> Work order
Of all the lines in this material, how many have the word "APERTURE"? Give only the number.

─── Records for this task ───

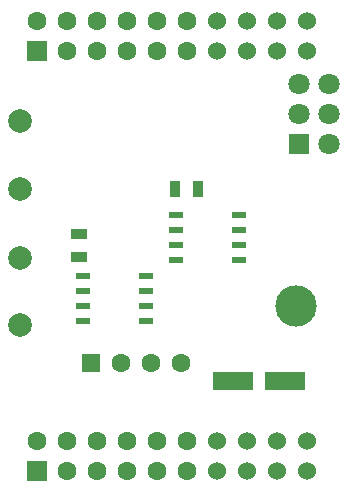
<source format=gbr>
G04 #@! TF.GenerationSoftware,KiCad,Pcbnew,5.0.0-fee4fd1~66~ubuntu16.04.1*
G04 #@! TF.CreationDate,2018-09-23T22:41:03+02:00*
G04 #@! TF.ProjectId,bus-module_atmega324,6275732D6D6F64756C655F61746D6567,B*
G04 #@! TF.SameCoordinates,Original*
G04 #@! TF.FileFunction,Soldermask,Bot*
G04 #@! TF.FilePolarity,Negative*
%FSLAX46Y46*%
G04 Gerber Fmt 4.6, Leading zero omitted, Abs format (unit mm)*
G04 Created by KiCad (PCBNEW 5.0.0-fee4fd1~66~ubuntu16.04.1) date Sun Sep 23 22:41:03 2018*
%MOMM*%
%LPD*%
G01*
G04 APERTURE LIST*
%ADD10C,1.800000*%
%ADD11R,1.800000X1.800000*%
%ADD12R,1.143000X0.508000*%
%ADD13C,2.000000*%
%ADD14C,1.600000*%
%ADD15R,1.600000X1.600000*%
%ADD16R,3.500120X1.600200*%
%ADD17R,0.889000X1.397000*%
%ADD18R,1.397000X0.889000*%
%ADD19R,1.651000X1.651000*%
%ADD20C,1.600200*%
%ADD21C,1.524000*%
%ADD22C,3.500000*%
G04 APERTURE END LIST*
D10*
G04 #@! TO.C,J3*
X113290000Y-86262500D03*
X110750000Y-86262500D03*
X113290000Y-88802500D03*
X110750000Y-88802500D03*
X113290000Y-91342500D03*
D11*
X110750000Y-91342500D03*
G04 #@! TD*
D12*
G04 #@! TO.C,U4*
X97867000Y-106305000D03*
X97867000Y-105035000D03*
X97867000Y-103765000D03*
X92533000Y-106305000D03*
X92533000Y-105035000D03*
X92533000Y-103765000D03*
X97867000Y-102495000D03*
X92533000Y-102495000D03*
G04 #@! TD*
G04 #@! TO.C,U5*
X105667000Y-101155000D03*
X105667000Y-99885000D03*
X105667000Y-98615000D03*
X100333000Y-101155000D03*
X100333000Y-99885000D03*
X100333000Y-98615000D03*
X105667000Y-97345000D03*
X100333000Y-97345000D03*
G04 #@! TD*
D13*
G04 #@! TO.C,J8*
X87170000Y-89352500D03*
G04 #@! TD*
G04 #@! TO.C,J7*
X87170000Y-95152500D03*
G04 #@! TD*
G04 #@! TO.C,J6*
X87170000Y-100952500D03*
G04 #@! TD*
G04 #@! TO.C,J5*
X87170000Y-106652500D03*
G04 #@! TD*
D14*
G04 #@! TO.C,U6*
X100762000Y-109803500D03*
X98222000Y-109803500D03*
X95682000Y-109803500D03*
D15*
X93142000Y-109803500D03*
G04 #@! TD*
D16*
G04 #@! TO.C,C9*
X105166360Y-111327500D03*
X109565640Y-111327500D03*
G04 #@! TD*
D17*
G04 #@! TO.C,C10*
X100317500Y-95071500D03*
X102222500Y-95071500D03*
G04 #@! TD*
D18*
G04 #@! TO.C,C11*
X92126000Y-100850000D03*
X92126000Y-98945000D03*
G04 #@! TD*
D19*
G04 #@! TO.C,J1*
X88570000Y-83387500D03*
D20*
X88570000Y-80847500D03*
X91110000Y-83387500D03*
X91110000Y-80847500D03*
X93650000Y-83387500D03*
X93650000Y-80847500D03*
X96190000Y-83387500D03*
X96190000Y-80847500D03*
X98730000Y-83387500D03*
X98730000Y-80847500D03*
X101270000Y-83387500D03*
X101270000Y-80847500D03*
D21*
X103810000Y-83387500D03*
X103810000Y-80847500D03*
X106350000Y-83387500D03*
X106350000Y-80847500D03*
X108890000Y-83387500D03*
X108890000Y-80847500D03*
X111430000Y-83387500D03*
X111430000Y-80847500D03*
G04 #@! TD*
D19*
G04 #@! TO.C,J2*
X88570000Y-118947500D03*
D20*
X88570000Y-116407500D03*
X91110000Y-118947500D03*
X91110000Y-116407500D03*
X93650000Y-118947500D03*
X93650000Y-116407500D03*
X96190000Y-118947500D03*
X96190000Y-116407500D03*
X98730000Y-118947500D03*
X98730000Y-116407500D03*
X101270000Y-118947500D03*
X101270000Y-116407500D03*
D21*
X103810000Y-118947500D03*
X103810000Y-116407500D03*
X106350000Y-118947500D03*
X106350000Y-116407500D03*
X108890000Y-118947500D03*
X108890000Y-116407500D03*
X111430000Y-118947500D03*
X111430000Y-116407500D03*
G04 #@! TD*
D22*
G04 #@! TO.C,H1*
X110500000Y-105000000D03*
G04 #@! TD*
M02*

</source>
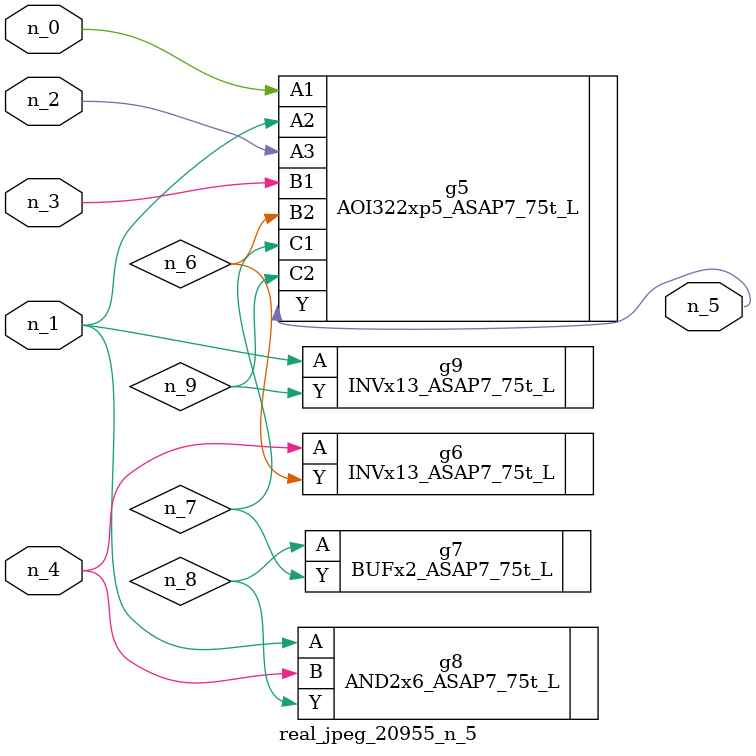
<source format=v>
module real_jpeg_20955_n_5 (n_4, n_0, n_1, n_2, n_3, n_5);

input n_4;
input n_0;
input n_1;
input n_2;
input n_3;

output n_5;

wire n_8;
wire n_6;
wire n_7;
wire n_9;

AOI322xp5_ASAP7_75t_L g5 ( 
.A1(n_0),
.A2(n_1),
.A3(n_2),
.B1(n_3),
.B2(n_6),
.C1(n_7),
.C2(n_9),
.Y(n_5)
);

AND2x6_ASAP7_75t_L g8 ( 
.A(n_1),
.B(n_4),
.Y(n_8)
);

INVx13_ASAP7_75t_L g9 ( 
.A(n_1),
.Y(n_9)
);

INVx13_ASAP7_75t_L g6 ( 
.A(n_4),
.Y(n_6)
);

BUFx2_ASAP7_75t_L g7 ( 
.A(n_8),
.Y(n_7)
);


endmodule
</source>
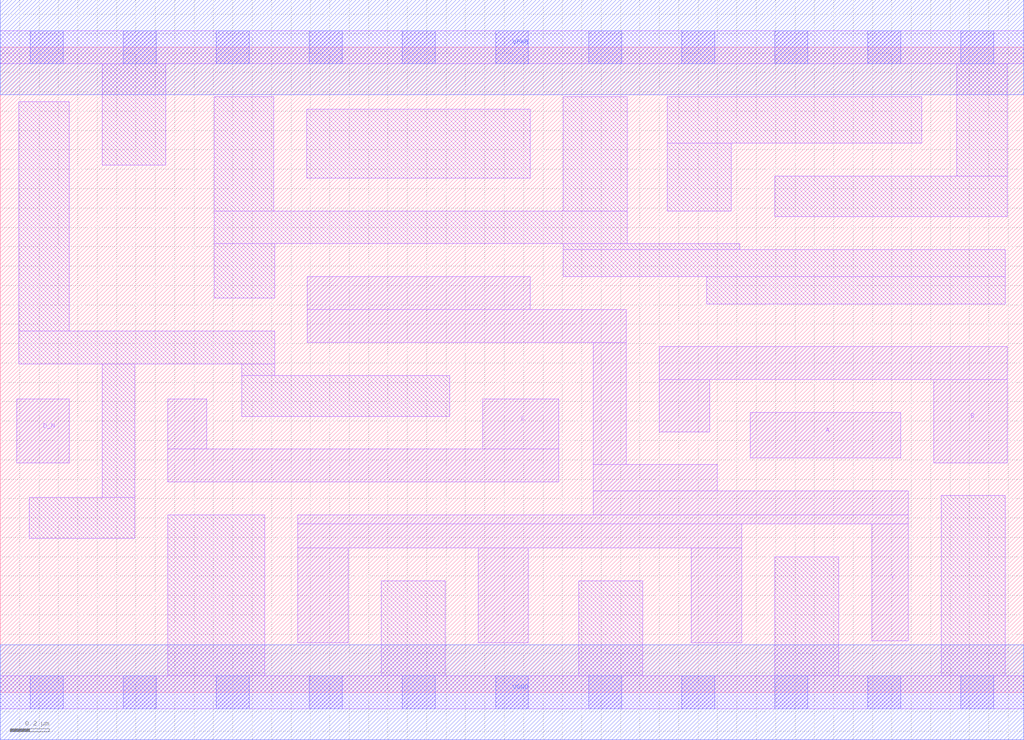
<source format=lef>
# Copyright 2020 The SkyWater PDK Authors
#
# Licensed under the Apache License, Version 2.0 (the "License");
# you may not use this file except in compliance with the License.
# You may obtain a copy of the License at
#
#     https://www.apache.org/licenses/LICENSE-2.0
#
# Unless required by applicable law or agreed to in writing, software
# distributed under the License is distributed on an "AS IS" BASIS,
# WITHOUT WARRANTIES OR CONDITIONS OF ANY KIND, either express or implied.
# See the License for the specific language governing permissions and
# limitations under the License.
#
# SPDX-License-Identifier: Apache-2.0

VERSION 5.7 ;
  NAMESCASESENSITIVE ON ;
  NOWIREEXTENSIONATPIN ON ;
  DIVIDERCHAR "/" ;
  BUSBITCHARS "[]" ;
UNITS
  DATABASE MICRONS 200 ;
END UNITS
MACRO sky130_fd_sc_lp__nor4b_2
  CLASS CORE ;
  SOURCE USER ;
  FOREIGN sky130_fd_sc_lp__nor4b_2 ;
  ORIGIN  0.000000  0.000000 ;
  SIZE  5.280000 BY  3.330000 ;
  SYMMETRY X Y R90 ;
  SITE unit ;
  PIN A
    ANTENNAGATEAREA  0.630000 ;
    DIRECTION INPUT ;
    USE SIGNAL ;
    PORT
      LAYER li1 ;
        RECT 3.870000 1.210000 4.645000 1.445000 ;
    END
  END A
  PIN B
    ANTENNAGATEAREA  0.630000 ;
    DIRECTION INPUT ;
    USE SIGNAL ;
    PORT
      LAYER li1 ;
        RECT 3.400000 1.345000 3.660000 1.615000 ;
        RECT 3.400000 1.615000 5.195000 1.785000 ;
        RECT 4.815000 1.185000 5.195000 1.615000 ;
    END
  END B
  PIN C
    ANTENNAGATEAREA  0.630000 ;
    DIRECTION INPUT ;
    USE SIGNAL ;
    PORT
      LAYER li1 ;
        RECT 0.865000 1.085000 2.880000 1.255000 ;
        RECT 0.865000 1.255000 1.065000 1.515000 ;
        RECT 2.490000 1.255000 2.880000 1.515000 ;
    END
  END C
  PIN D_N
    ANTENNAGATEAREA  0.126000 ;
    DIRECTION INPUT ;
    USE SIGNAL ;
    PORT
      LAYER li1 ;
        RECT 0.085000 1.185000 0.355000 1.515000 ;
    END
  END D_N
  PIN Y
    ANTENNADIFFAREA  1.293600 ;
    DIRECTION OUTPUT ;
    USE SIGNAL ;
    PORT
      LAYER li1 ;
        RECT 1.535000 0.255000 1.795000 0.745000 ;
        RECT 1.535000 0.745000 3.825000 0.870000 ;
        RECT 1.535000 0.870000 4.685000 0.915000 ;
        RECT 1.585000 1.805000 3.230000 1.975000 ;
        RECT 1.585000 1.975000 2.735000 2.145000 ;
        RECT 2.465000 0.255000 2.725000 0.745000 ;
        RECT 3.060000 0.915000 4.685000 1.040000 ;
        RECT 3.060000 1.040000 3.700000 1.175000 ;
        RECT 3.060000 1.175000 3.230000 1.805000 ;
        RECT 3.565000 0.255000 3.825000 0.745000 ;
        RECT 4.495000 0.265000 4.685000 0.870000 ;
    END
  END Y
  PIN VGND
    DIRECTION INOUT ;
    USE GROUND ;
    PORT
      LAYER met1 ;
        RECT 0.000000 -0.245000 5.280000 0.245000 ;
    END
  END VGND
  PIN VPWR
    DIRECTION INOUT ;
    USE POWER ;
    PORT
      LAYER met1 ;
        RECT 0.000000 3.085000 5.280000 3.575000 ;
    END
  END VPWR
  OBS
    LAYER li1 ;
      RECT 0.000000 -0.085000 5.280000 0.085000 ;
      RECT 0.000000  3.245000 5.280000 3.415000 ;
      RECT 0.095000  1.695000 1.415000 1.865000 ;
      RECT 0.095000  1.865000 0.355000 3.050000 ;
      RECT 0.150000  0.795000 0.695000 1.005000 ;
      RECT 0.525000  1.005000 0.695000 1.695000 ;
      RECT 0.525000  2.720000 0.855000 3.245000 ;
      RECT 0.865000  0.085000 1.365000 0.915000 ;
      RECT 1.105000  2.035000 1.415000 2.315000 ;
      RECT 1.105000  2.315000 3.235000 2.485000 ;
      RECT 1.105000  2.485000 1.410000 3.075000 ;
      RECT 1.245000  1.425000 2.320000 1.635000 ;
      RECT 1.245000  1.635000 1.415000 1.695000 ;
      RECT 1.580000  2.655000 2.735000 3.010000 ;
      RECT 1.965000  0.085000 2.295000 0.575000 ;
      RECT 2.905000  2.145000 5.185000 2.285000 ;
      RECT 2.905000  2.285000 3.815000 2.315000 ;
      RECT 2.905000  2.485000 3.235000 3.075000 ;
      RECT 2.985000  0.085000 3.315000 0.575000 ;
      RECT 3.440000  2.485000 3.770000 2.835000 ;
      RECT 3.440000  2.835000 4.755000 3.075000 ;
      RECT 3.645000  2.005000 5.185000 2.145000 ;
      RECT 3.995000  0.085000 4.325000 0.700000 ;
      RECT 3.995000  2.455000 5.195000 2.665000 ;
      RECT 4.855000  0.085000 5.185000 1.015000 ;
      RECT 4.935000  2.665000 5.195000 3.245000 ;
    LAYER mcon ;
      RECT 0.155000 -0.085000 0.325000 0.085000 ;
      RECT 0.155000  3.245000 0.325000 3.415000 ;
      RECT 0.635000 -0.085000 0.805000 0.085000 ;
      RECT 0.635000  3.245000 0.805000 3.415000 ;
      RECT 1.115000 -0.085000 1.285000 0.085000 ;
      RECT 1.115000  3.245000 1.285000 3.415000 ;
      RECT 1.595000 -0.085000 1.765000 0.085000 ;
      RECT 1.595000  3.245000 1.765000 3.415000 ;
      RECT 2.075000 -0.085000 2.245000 0.085000 ;
      RECT 2.075000  3.245000 2.245000 3.415000 ;
      RECT 2.555000 -0.085000 2.725000 0.085000 ;
      RECT 2.555000  3.245000 2.725000 3.415000 ;
      RECT 3.035000 -0.085000 3.205000 0.085000 ;
      RECT 3.035000  3.245000 3.205000 3.415000 ;
      RECT 3.515000 -0.085000 3.685000 0.085000 ;
      RECT 3.515000  3.245000 3.685000 3.415000 ;
      RECT 3.995000 -0.085000 4.165000 0.085000 ;
      RECT 3.995000  3.245000 4.165000 3.415000 ;
      RECT 4.475000 -0.085000 4.645000 0.085000 ;
      RECT 4.475000  3.245000 4.645000 3.415000 ;
      RECT 4.955000 -0.085000 5.125000 0.085000 ;
      RECT 4.955000  3.245000 5.125000 3.415000 ;
  END
END sky130_fd_sc_lp__nor4b_2

</source>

───

> Task answer
2